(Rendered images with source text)
= = = = = = =

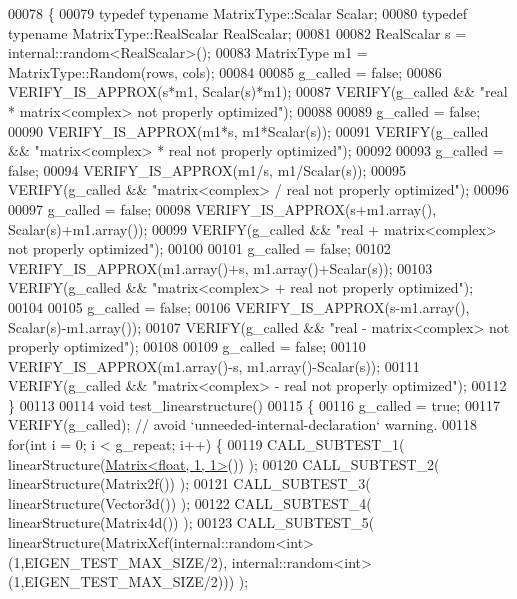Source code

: \begin{DoxyCode}
00078 \{
00079   \textcolor{keyword}{typedef} \textcolor{keyword}{typename} MatrixType::Scalar Scalar;
00080   \textcolor{keyword}{typedef} \textcolor{keyword}{typename} MatrixType::RealScalar RealScalar;
00081   
00082   RealScalar s = internal::random<RealScalar>();
00083   MatrixType m1 = MatrixType::Random(rows, cols);
00084   
00085   g\_called = \textcolor{keyword}{false};
00086   VERIFY\_IS\_APPROX(s*m1, Scalar(s)*m1);
00087   VERIFY(g\_called && \textcolor{stringliteral}{"real * matrix<complex> not properly optimized"});
00088   
00089   g\_called = \textcolor{keyword}{false};
00090   VERIFY\_IS\_APPROX(m1*s, m1*Scalar(s));
00091   VERIFY(g\_called && \textcolor{stringliteral}{"matrix<complex> * real not properly optimized"});
00092   
00093   g\_called = \textcolor{keyword}{false};
00094   VERIFY\_IS\_APPROX(m1/s, m1/Scalar(s));
00095   VERIFY(g\_called && \textcolor{stringliteral}{"matrix<complex> / real not properly optimized"});
00096 
00097   g\_called = \textcolor{keyword}{false};
00098   VERIFY\_IS\_APPROX(s+m1.array(), Scalar(s)+m1.array());
00099   VERIFY(g\_called && \textcolor{stringliteral}{"real + matrix<complex> not properly optimized"});
00100 
00101   g\_called = \textcolor{keyword}{false};
00102   VERIFY\_IS\_APPROX(m1.array()+s, m1.array()+Scalar(s));
00103   VERIFY(g\_called && \textcolor{stringliteral}{"matrix<complex> + real not properly optimized"});
00104 
00105   g\_called = \textcolor{keyword}{false};
00106   VERIFY\_IS\_APPROX(s-m1.array(), Scalar(s)-m1.array());
00107   VERIFY(g\_called && \textcolor{stringliteral}{"real - matrix<complex> not properly optimized"});
00108 
00109   g\_called = \textcolor{keyword}{false};
00110   VERIFY\_IS\_APPROX(m1.array()-s, m1.array()-Scalar(s));
00111   VERIFY(g\_called && \textcolor{stringliteral}{"matrix<complex> - real not properly optimized"});
00112 \}
00113 
00114 \textcolor{keywordtype}{void} test\_linearstructure()
00115 \{
00116   g\_called = \textcolor{keyword}{true};
00117   VERIFY(g\_called); \textcolor{comment}{// avoid `unneeded-internal-declaration` warning.}
00118   \textcolor{keywordflow}{for}(\textcolor{keywordtype}{int} i = 0; i < g\_repeat; i++) \{
00119     CALL\_SUBTEST\_1( linearStructure(\hyperlink{group___core___module_class_eigen_1_1_matrix}{Matrix<float, 1, 1>}()) );
00120     CALL\_SUBTEST\_2( linearStructure(Matrix2f()) );
00121     CALL\_SUBTEST\_3( linearStructure(Vector3d()) );
00122     CALL\_SUBTEST\_4( linearStructure(Matrix4d()) );
00123     CALL\_SUBTEST\_5( linearStructure(MatrixXcf(internal::random<int>(1,EIGEN\_TEST\_MAX\_SIZE/2), 
      internal::random<int>(1,EIGEN\_TEST\_MAX\_SIZE/2))) );

\end{DoxyCode}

= = = = = = =

● What is expected: Leave the pictures out and reproduce each record exactly as written.

● Answer area:
Source code

: \begin{DoxyCode}
00078 \{
00079   \textcolor{keyword}{typedef} \textcolor{keyword}{typename} MatrixType::Scalar Scalar;
00080   \textcolor{keyword}{typedef} \textcolor{keyword}{typename} MatrixType::RealScalar RealScalar;
00081   
00082   RealScalar s = internal::random<RealScalar>();
00083   MatrixType m1 = MatrixType::Random(rows, cols);
00084   
00085   g\_called = \textcolor{keyword}{false};
00086   VERIFY\_IS\_APPROX(s*m1, Scalar(s)*m1);
00087   VERIFY(g\_called && \textcolor{stringliteral}{"real * matrix<complex> not properly optimized"});
00088   
00089   g\_called = \textcolor{keyword}{false};
00090   VERIFY\_IS\_APPROX(m1*s, m1*Scalar(s));
00091   VERIFY(g\_called && \textcolor{stringliteral}{"matrix<complex> * real not properly optimized"});
00092   
00093   g\_called = \textcolor{keyword}{false};
00094   VERIFY\_IS\_APPROX(m1/s, m1/Scalar(s));
00095   VERIFY(g\_called && \textcolor{stringliteral}{"matrix<complex> / real not properly optimized"});
00096 
00097   g\_called = \textcolor{keyword}{false};
00098   VERIFY\_IS\_APPROX(s+m1.array(), Scalar(s)+m1.array());
00099   VERIFY(g\_called && \textcolor{stringliteral}{"real + matrix<complex> not properly optimized"});
00100 
00101   g\_called = \textcolor{keyword}{false};
00102   VERIFY\_IS\_APPROX(m1.array()+s, m1.array()+Scalar(s));
00103   VERIFY(g\_called && \textcolor{stringliteral}{"matrix<complex> + real not properly optimized"});
00104 
00105   g\_called = \textcolor{keyword}{false};
00106   VERIFY\_IS\_APPROX(s-m1.array(), Scalar(s)-m1.array());
00107   VERIFY(g\_called && \textcolor{stringliteral}{"real - matrix<complex> not properly optimized"});
00108 
00109   g\_called = \textcolor{keyword}{false};
00110   VERIFY\_IS\_APPROX(m1.array()-s, m1.array()-Scalar(s));
00111   VERIFY(g\_called && \textcolor{stringliteral}{"matrix<complex> - real not properly optimized"});
00112 \}
00113 
00114 \textcolor{keywordtype}{void} test\_linearstructure()
00115 \{
00116   g\_called = \textcolor{keyword}{true};
00117   VERIFY(g\_called); \textcolor{comment}{// avoid `unneeded-internal-declaration` warning.}
00118   \textcolor{keywordflow}{for}(\textcolor{keywordtype}{int} i = 0; i < g\_repeat; i++) \{
00119     CALL\_SUBTEST\_1( linearStructure(\hyperlink{group___core___module_class_eigen_1_1_matrix}{Matrix<float, 1, 1>}()) );
00120     CALL\_SUBTEST\_2( linearStructure(Matrix2f()) );
00121     CALL\_SUBTEST\_3( linearStructure(Vector3d()) );
00122     CALL\_SUBTEST\_4( linearStructure(Matrix4d()) );
00123     CALL\_SUBTEST\_5( linearStructure(MatrixXcf(internal::random<int>(1,EIGEN\_TEST\_MAX\_SIZE/2), 
      internal::random<int>(1,EIGEN\_TEST\_MAX\_SIZE/2))) );

\end{DoxyCode}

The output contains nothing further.